COCA (The Corpus of Contemporary American English)

COCA is an amazing resource for determining the frequency of word usages within the modern American English context.

"The corpus contains more than 425 million words of text and is equally divided among spoken, fiction, popular magazines, newspapers, and academic texts. It includes 20 million words each year from 1990-2011 and the corpus is also updated once or twice a year (the most recent texts are from March 2011). Because of its design, it is perhaps the only corpus of English that is suitable for looking at current, ongoing changes in the language (see the 2011 article in Literary and Linguistic Computing). The interface allows you to search for exact words or phrases, wildcards, lemmas, part of speech, or any combinations of these.  You can search for surrounding words (collocates) within a ten-word window (e.g. all nouns somewhere near faint, all adjectives near woman, or all verbs near feelings), which often gives you good insight into the meaning and use of a word. 

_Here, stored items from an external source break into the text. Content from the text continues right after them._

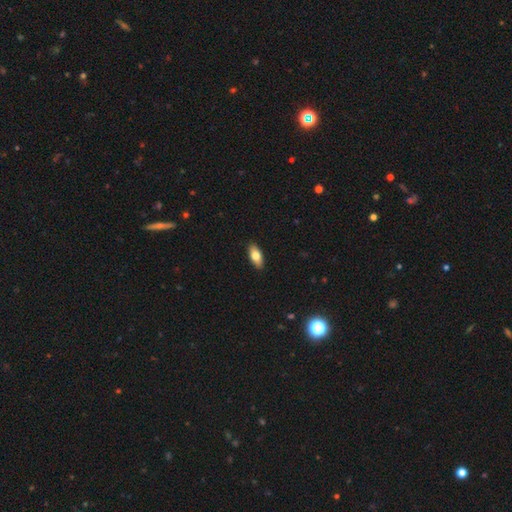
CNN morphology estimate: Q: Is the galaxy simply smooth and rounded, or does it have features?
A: smooth — 76%.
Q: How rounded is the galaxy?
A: in between — 86%.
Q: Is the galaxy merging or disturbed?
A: none — 90%.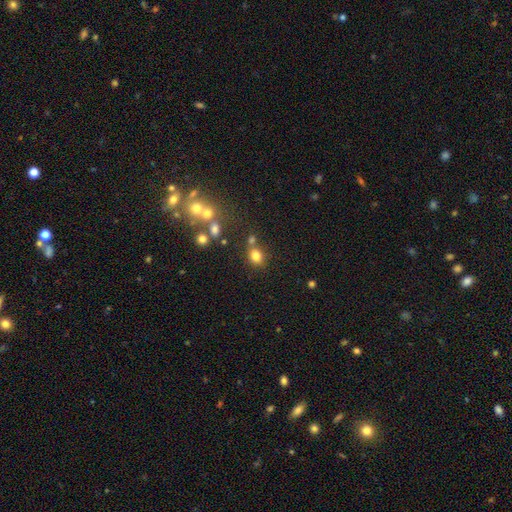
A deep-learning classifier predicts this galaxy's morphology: Smooth or featured? Predicted: smooth (p=0.78). How rounded? Predicted: round (p=0.58). Merging? Predicted: none (p=0.64).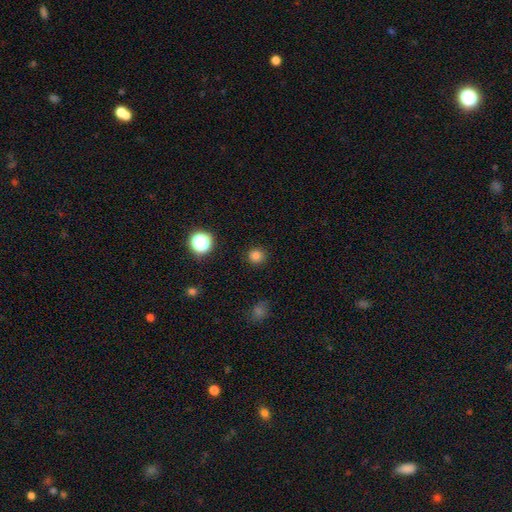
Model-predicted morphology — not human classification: A smooth galaxy with no disk features (80%) that is round (93%). Merging: none (90%).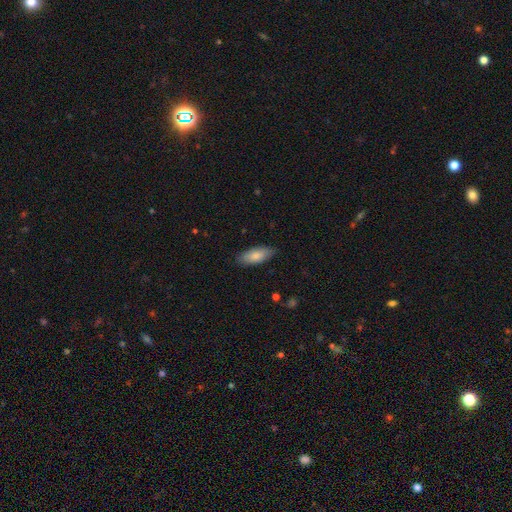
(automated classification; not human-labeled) Smooth or featured? smooth (82%)
How rounded? in between (78%)
Merging? none (84%)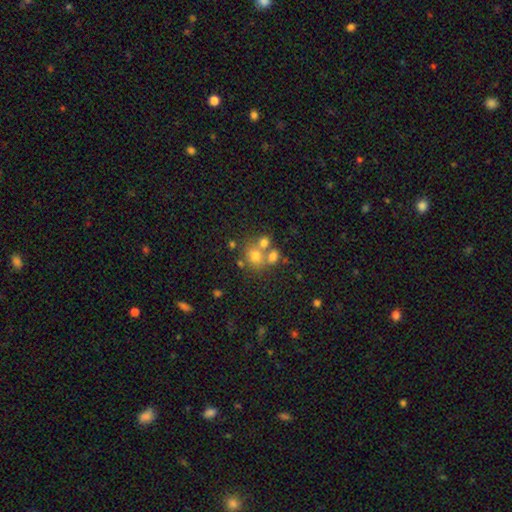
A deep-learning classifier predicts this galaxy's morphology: Smooth or featured? Predicted: smooth (p=0.65). How rounded? Predicted: round (p=0.76). Merging? Predicted: none (p=0.46).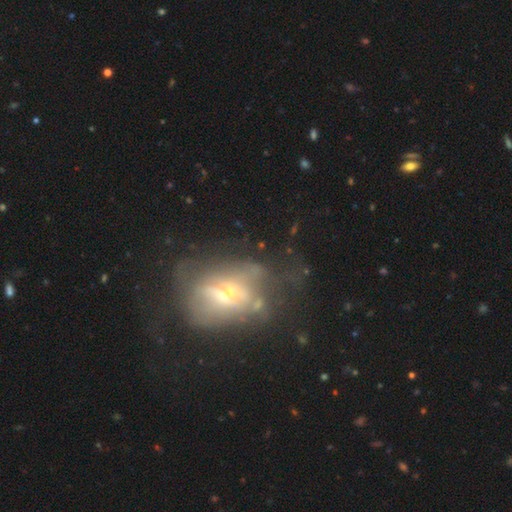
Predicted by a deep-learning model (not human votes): Smooth or featured? Predicted: featured or disk (p=0.54). Edge-on disk? Predicted: no (p=0.91). Merging? Predicted: none (p=0.51).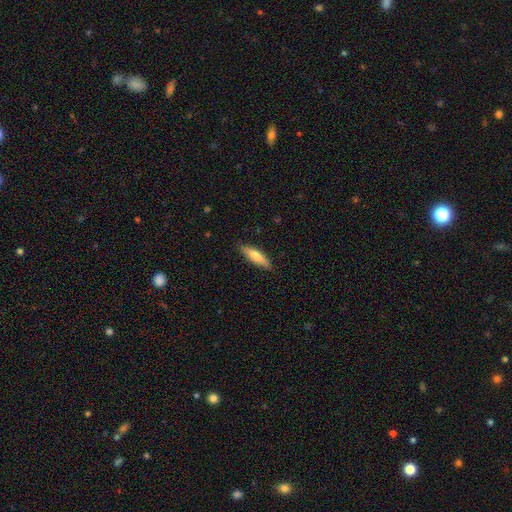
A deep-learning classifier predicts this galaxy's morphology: type=smooth (72%); roundness=cigar-shaped (65%); merging=none (84%).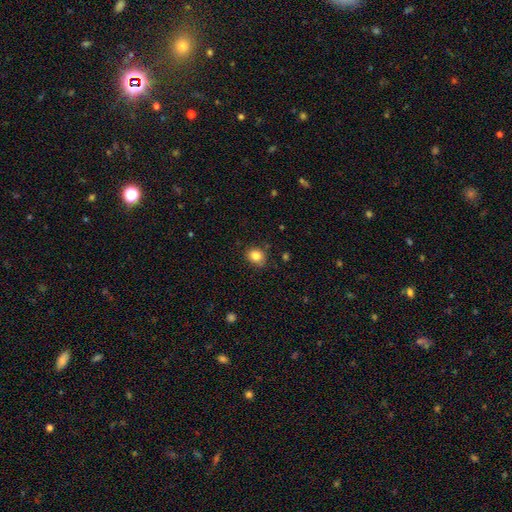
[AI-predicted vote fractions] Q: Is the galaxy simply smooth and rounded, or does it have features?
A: smooth — 84%.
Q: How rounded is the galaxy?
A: round — 67%.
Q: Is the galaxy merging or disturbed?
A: none — 82%.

The corpus also allows you to easily limit searches by frequency and compare the frequency of words, phrases, and grammatical constructions, in at least two main ways:
  • By genre: comparisons between spoken, fiction, popular magazines, newspapers, and academic, or even between sub-genres (or domains), such as movie scripts, sports magazines, newspaper editorial, or scientific journals
  • Over time: compare different years from 1990 to the present time
You can also easily carry out semantically-based queries of the corpus. For example, you can contrast and compare the collocates of two related words (little/small, democrats/republicans, men/women), to determine the difference in meaning or use between these words.  You can find the frequency and distribution of synonyms for nearly 60,000 words and also compare their  frequency in different genres, and also use these word lists as part of other queries. Finally, you can easily create your own lists of semantically-related words, and then use them directly as part of the query."

The site, part of the Brigham Young University Site, gives a five minute tutorial for additonal information about usinf this resource. CHECK IT OUT!

1 comment:

  1. Really nice annotation, Sarah. I like your suggestion for comparisons. I also posted some new YouTube videos today on how to use COCA -- I learned a lot today!

    P.S.: The red font in your blog is hard to read against the background.